Just when you thought everyone had forgotten about the final Jane Austen Mystery Fiver – the still-missing British £5 note engraved with a tiny portrait of Our Jane – comes word that a copycat engraver may be out there muddying the waters.
You will recall that, late last year, Graham Short, an artist specializing in tiny engravings, embellished four £5 notes with Austen portraits and quotes and then secretly released the notes into the vast sea of British currency. By now, three of the four have been found, but one is still out there somewhere. The press speculates, based on the prices of Short’s past work, that the Austen notes in this Regency Roald Dahl story could be worth as much as £50,000.
Given the hysterical excitement that greeted this stunt, perhaps it was inevitable that a prankster would decide to mess with our collective heads. And so it was that last week, a businesswoman in the Leicestershire town where the missing fiver was originally spent happened across what she thought was the elusive quarry.
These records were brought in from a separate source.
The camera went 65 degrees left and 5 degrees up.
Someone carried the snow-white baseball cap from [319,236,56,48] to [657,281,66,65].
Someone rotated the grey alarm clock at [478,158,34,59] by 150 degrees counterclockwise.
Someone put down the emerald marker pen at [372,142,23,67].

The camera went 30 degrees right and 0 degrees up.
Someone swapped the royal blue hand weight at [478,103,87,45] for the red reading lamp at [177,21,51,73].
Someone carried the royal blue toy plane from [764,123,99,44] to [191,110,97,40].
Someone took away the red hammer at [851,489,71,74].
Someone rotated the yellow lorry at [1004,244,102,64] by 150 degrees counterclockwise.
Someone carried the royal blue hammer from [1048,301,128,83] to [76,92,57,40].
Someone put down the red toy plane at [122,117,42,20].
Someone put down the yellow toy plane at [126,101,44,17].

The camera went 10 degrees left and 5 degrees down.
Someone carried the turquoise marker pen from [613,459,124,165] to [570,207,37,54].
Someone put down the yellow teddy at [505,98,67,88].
Winston Churchill £5 note? Check. Tiny portrait of Austen right there next to Big Ben? Check. Quote from Pride and Prejudice? Um – nope. Instead of Elizabeth Bennet’s immortal words “I hope I never ridicule what is wise or good,” a rather more prosaic sentiment encircled Tiny Jane: “Look for serial number AL22171910.”
What this means is anyone’s guess. Is this the serial number of a different bill destined to play a role in some new literary scavenger hunt? Is it a strangely opaque advertising ploy? Is it even a real serial number? It’s all starting to look less like a novel by Jane Austen and more like one by Agatha Christie.